How can you be calmly pacing
while my heart is racing?

During my childhood, from the age of five onward, my parents and I would see a matinee at the movie theatre every Wednesday, followed by pizza at Gino’s or takeout from Rosatti’s. These movies, too, seeded my psychology, creating emotional connections to landscapes on the big screen that I had never seen in real life. Movies expanded my metaphorical vocabulary. “The Little Mermaid” (1989) offers the sea up as a place of childhood safety and the land as a place of adult romance. “Joe Versus the Volcano” (1990) was a Dantesque journey to a tropical island, a fable connecting island geography to struggle, absurdity, and eventually rebirth. Even “Jurassic Park” (1993) offers tropical islands up as places of wonder and adventure, although still vulnerable to the hubris of the Western scientific-industrial complex.
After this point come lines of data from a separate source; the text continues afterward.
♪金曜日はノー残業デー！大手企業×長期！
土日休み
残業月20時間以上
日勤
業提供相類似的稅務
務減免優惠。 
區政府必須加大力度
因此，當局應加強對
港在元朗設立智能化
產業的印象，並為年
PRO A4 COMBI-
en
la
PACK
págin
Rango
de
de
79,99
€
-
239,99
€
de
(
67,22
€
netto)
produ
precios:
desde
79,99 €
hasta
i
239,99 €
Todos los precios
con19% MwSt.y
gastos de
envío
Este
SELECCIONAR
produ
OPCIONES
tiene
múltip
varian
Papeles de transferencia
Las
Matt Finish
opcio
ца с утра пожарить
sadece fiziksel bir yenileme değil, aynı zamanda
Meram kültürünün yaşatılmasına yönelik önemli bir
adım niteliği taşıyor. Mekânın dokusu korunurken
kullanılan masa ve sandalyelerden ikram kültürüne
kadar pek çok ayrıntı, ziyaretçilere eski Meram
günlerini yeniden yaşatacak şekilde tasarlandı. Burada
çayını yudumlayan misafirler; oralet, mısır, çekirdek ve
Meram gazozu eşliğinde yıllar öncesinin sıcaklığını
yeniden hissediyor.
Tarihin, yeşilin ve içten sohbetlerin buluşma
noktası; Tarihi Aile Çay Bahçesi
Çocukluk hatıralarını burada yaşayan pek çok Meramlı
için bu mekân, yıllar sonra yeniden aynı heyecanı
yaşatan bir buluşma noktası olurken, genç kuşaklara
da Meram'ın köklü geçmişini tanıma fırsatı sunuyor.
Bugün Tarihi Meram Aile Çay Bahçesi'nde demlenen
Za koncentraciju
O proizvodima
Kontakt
This new vocabulary can be seen in another one of my early poems:

"Yearning to escape"

Yearning to escape
unloving, treacherous territory
Venturing toward the seascape
a tantalizing glory

Setting one's sights
a majestic ship comes into view
Dreaming of unforgettable tropical nights
it travels closer over glassy indigo blue

Hopeful tears well in confused eyes
difficult emotions ascend to the surface
pondering over close family ties
suddenly disregarding those that one may miss

Running over sun warmed sand
leaping onto the tempting boat
drifting away from the treasonous land
one's truly happy smile transforms into a gloat

Turning around and looking forward
an exciting adventure where hope is amassed
glancing back where memories are stored
the brazen past and broken glass

sailing lazily
across the calm sea
moving not quite aimlessly
soon to be wild and free

at last the wooden vessel halts
the newfound paradise radiates good fortune
searching for Eden's non-existent faults
to find the perfect amber rays of tropical sun

More spectacular than one can comprehend
the sailing days were spent well
all gaping wounds should be easy to mend
but that is something only time can tell

Writing between 1994 and 1996 (age 13 to 15), oceans and islands were simple places — landscapes of longing, destination for a burgeoning sense of self-determination. The emotional geography of my early teens was created by culture, echoing Homer and Dante, refracted through a contemporary culture crafted by pop stars and screenwriters. Only later would a more mature inner geography emerge to be expressed in rhythm and words; only later would my inner geography become more local, more ecological, and more rooted in the rivers, prairies, dunes, and forests I had known all along.